3. The handgun ban and the trigger-lock requirement (as applied to self-defense) violate the Second Amendment. 2787*2787 The District’s total ban on handgun possession in the home amounts to a prohibition on an entire class of “arms” that Americans overwhelmingly choose for the lawful purpose of self-defense. Under any of the standards of scrutiny the Court has applied to enumerated constitutional rights, this prohibition—in the place where the importance of the lawful defense of self, family, and property is most acute—would fail constitutional muster. Similarly, the requirement that any lawful firearm in the home be disassembled or bound by a trigger lock makes it impossible for citizens to use arms for the core lawful purpose of self-defense and is hence unconstitutional. Because Heller conceded at oral argument that the D.C. licensing law is permissible if it is not enforced arbitrarily and capriciously, the Court assumes that a license will satisfy his prayer for relief and does not address the licensing requirement. Assuming he is not disqualified from exercising Second Amendment rights, the District must permit Heller to register his handgun and must issue him a license to carry it in the home. Pp. 2817 – 2822.
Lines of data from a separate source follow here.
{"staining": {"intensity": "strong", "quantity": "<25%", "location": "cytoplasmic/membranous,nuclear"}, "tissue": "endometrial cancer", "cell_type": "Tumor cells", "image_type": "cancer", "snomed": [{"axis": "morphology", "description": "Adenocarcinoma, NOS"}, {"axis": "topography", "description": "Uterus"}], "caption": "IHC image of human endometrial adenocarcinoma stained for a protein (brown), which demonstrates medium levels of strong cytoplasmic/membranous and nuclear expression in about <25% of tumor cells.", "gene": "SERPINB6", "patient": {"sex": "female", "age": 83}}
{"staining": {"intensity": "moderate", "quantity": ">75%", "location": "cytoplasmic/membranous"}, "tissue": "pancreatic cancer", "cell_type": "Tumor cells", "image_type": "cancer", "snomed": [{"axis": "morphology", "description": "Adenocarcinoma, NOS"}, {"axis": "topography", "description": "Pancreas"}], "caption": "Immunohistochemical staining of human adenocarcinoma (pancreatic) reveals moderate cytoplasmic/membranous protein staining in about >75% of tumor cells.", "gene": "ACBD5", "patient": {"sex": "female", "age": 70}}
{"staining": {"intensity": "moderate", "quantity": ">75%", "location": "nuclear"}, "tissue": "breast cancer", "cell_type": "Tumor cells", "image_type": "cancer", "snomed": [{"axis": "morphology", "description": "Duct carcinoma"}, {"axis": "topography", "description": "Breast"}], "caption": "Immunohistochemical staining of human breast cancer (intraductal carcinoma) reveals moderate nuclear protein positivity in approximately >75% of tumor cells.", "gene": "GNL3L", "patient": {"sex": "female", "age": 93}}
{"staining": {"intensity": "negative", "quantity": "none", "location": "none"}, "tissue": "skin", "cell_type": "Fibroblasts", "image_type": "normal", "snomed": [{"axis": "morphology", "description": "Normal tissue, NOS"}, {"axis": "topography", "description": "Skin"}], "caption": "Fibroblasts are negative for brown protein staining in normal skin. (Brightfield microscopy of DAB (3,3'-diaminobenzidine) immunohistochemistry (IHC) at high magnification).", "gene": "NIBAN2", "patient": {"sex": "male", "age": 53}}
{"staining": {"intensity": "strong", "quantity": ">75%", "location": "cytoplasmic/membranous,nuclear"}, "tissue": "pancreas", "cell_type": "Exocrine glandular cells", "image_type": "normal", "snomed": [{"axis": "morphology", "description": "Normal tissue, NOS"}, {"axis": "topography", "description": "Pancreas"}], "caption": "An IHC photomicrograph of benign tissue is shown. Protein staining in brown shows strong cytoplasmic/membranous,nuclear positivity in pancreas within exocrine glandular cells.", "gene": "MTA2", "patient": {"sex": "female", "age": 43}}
Instead, at about 15:00, Jerry said Heller protected handguns. Yes, it protects handguns (see #3 in the holdings above), but more importantly it recognizes protection under section 1(f) of all guns in common use for lawful purposes.
Now, Jerry does a nice job articulating his argument starting around 16:00 or shortly after.
And here comes Million Dollar Baby Lizzy at 17:00… blah blah blah.
Good point at 18:15 of Jerry pointing out that “grandfathering” of existing owners as compared to future owners is another violation of equal protection.
19:20: Chief Justice Theis talks that this isn’t a 2A case. *THIS* is the crux of the case, or at least those issues for the Illinois Supreme Court to contemplate in this case related to the decision they’re evaluating. If the IL Supreme Court recognized that strict scrutiny should be applied for all equal protection claims, it would cause a whole lot of other laws in Illinois to become ripe for overturning. Courts don’t go out of their way to create more work for themselves.
The “bad” news is that Caulkins will lose his earlier trial court win at the Illinois Supreme Court. But THAT is REALLY, REALLY GOOD NEWS in that it allows our federal cases to move forward. Should Caulkins win here, our federal cases will be mooted out of court and we’ll have to start from scratch after the General Assembly passes a new gun ban, better written to make it more resistant to legal the challenges we’ve raised this round.
Someone asked me yesterday evening if I thought Tom DeVore would have done a better job arguing the case instead of Stocks. Well, that’s a very big hypothetical. Very apples and oranges because it wasn’t DeVore’s claim but rather Caulkins’. On DeVore’s case as a whole? Eh, maybe.
But it wasn’t and it isn’t. I’m not sure former US Solicitor General Paul Clement himself could have done a much job yesterday on the key point. When you take away all of the extraneous decorations, this case hinges upon “is ‘strict scrutiny’ the appropriate standard in evaluating the ‘equal protection’ claim at the 5th District Appellate Court, or should they have used rational basis/intermediate scrutiny?” Precedent seems to suggest “rational basis” and on that ground, Caulkins/Stocks lose.
That’s my hot take revisiting yesterday’s hearing. Feel free to offer yours in comments. Or criticism of my analysis.